The Generational Giver – Our last couple experienced more financial success earlier in life than they ever expected, retiring in their mid-50’s with $15 million after the company they both worked for went public. They have three children, two still in college. Still, otherwise, they live fairly frugally, their windfall considered, and they are intent on seeing their financial wherewithal do all the good it can *during* their lifetime. Their annual income need is $175,000.
- Protect – With two kids still in college and likely three weddings to come, they want to have two years’ worth of living expenses in their Protect bucket, plus $30,000 for a big family trip and $55,000 to buy a new car outright. Total needs are $435,000.
- Live – They’re not particularly skittish about market investing and know that it will be important to outpace inflation if they retire early, so they are comfortable having seven years of cash flow covered in their Live bucket, or $1,225,000 to start, with a plan to refill that bucket every seven years from the proceeds in their Grow bucket.
- Grow – That leaves a big number to invest in an equity-heavy portfolio—$13,340,000. If it earned 7% for seven years, it would spin off more than $7 million in growth, but the Generational Givers know the market is not always that predictable. Every seven years, they’ll peel off enough to replenish their Live bucket, but their growth plan, however, is really about their Give bucket.

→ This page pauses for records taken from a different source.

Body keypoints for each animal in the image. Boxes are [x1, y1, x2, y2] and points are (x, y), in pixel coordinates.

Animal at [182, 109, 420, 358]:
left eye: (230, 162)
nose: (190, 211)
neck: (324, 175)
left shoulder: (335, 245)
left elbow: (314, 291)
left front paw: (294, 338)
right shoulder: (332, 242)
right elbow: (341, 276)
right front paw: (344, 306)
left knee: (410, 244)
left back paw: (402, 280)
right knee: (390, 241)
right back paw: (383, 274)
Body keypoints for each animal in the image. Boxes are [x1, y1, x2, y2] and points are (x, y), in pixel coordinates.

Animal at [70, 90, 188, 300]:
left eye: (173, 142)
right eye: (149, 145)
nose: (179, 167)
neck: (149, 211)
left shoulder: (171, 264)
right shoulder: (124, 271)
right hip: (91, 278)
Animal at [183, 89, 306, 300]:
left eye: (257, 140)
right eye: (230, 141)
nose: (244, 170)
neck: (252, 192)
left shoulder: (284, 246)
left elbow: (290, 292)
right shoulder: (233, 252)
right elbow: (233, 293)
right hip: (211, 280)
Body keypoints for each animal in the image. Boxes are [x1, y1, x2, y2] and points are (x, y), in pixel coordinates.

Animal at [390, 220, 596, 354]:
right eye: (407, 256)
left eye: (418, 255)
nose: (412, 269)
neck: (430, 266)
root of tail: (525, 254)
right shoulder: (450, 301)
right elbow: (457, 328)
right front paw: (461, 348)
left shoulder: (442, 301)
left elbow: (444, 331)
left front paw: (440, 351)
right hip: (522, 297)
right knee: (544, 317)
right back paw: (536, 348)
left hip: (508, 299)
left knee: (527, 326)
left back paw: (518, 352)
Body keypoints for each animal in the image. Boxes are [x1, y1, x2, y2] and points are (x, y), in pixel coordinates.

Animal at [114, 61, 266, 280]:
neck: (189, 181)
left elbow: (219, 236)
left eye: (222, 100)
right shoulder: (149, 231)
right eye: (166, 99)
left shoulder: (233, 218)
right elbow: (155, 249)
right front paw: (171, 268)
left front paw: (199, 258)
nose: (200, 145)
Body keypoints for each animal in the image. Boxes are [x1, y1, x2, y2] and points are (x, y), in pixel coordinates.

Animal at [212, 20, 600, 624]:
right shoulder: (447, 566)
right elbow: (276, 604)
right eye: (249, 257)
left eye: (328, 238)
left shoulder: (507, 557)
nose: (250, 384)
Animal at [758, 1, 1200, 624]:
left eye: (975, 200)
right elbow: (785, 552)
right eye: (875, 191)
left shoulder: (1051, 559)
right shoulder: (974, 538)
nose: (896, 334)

- Give – It is important to the Generational Givers to be generous with their children, but they don’t want their inheritance to be a gaudy number in a portfolio that their kids won’t even see until they don’t need it anymore! Instead, they intend to be very intentional, providing gifts for their children and presumed grandchildren throughout life, both through funds and especially experiences that are designed to expand their horizons. Then, they plan to work with their children to determine a limited number of non-profit organizations with which they can all partner, fiscally AND physically, in relationship and throughout life such that they will be able to see the fruits of their collective investments.
For hundreds of years, the financial industry has required its customers and clients to invest their money through the lens of corporate speak and “financialese,” and I have no doubt that is one of the foremost reasons we see investors abandoning their plans all too often. Don’t you think it’s time that we translated investing into the language of life?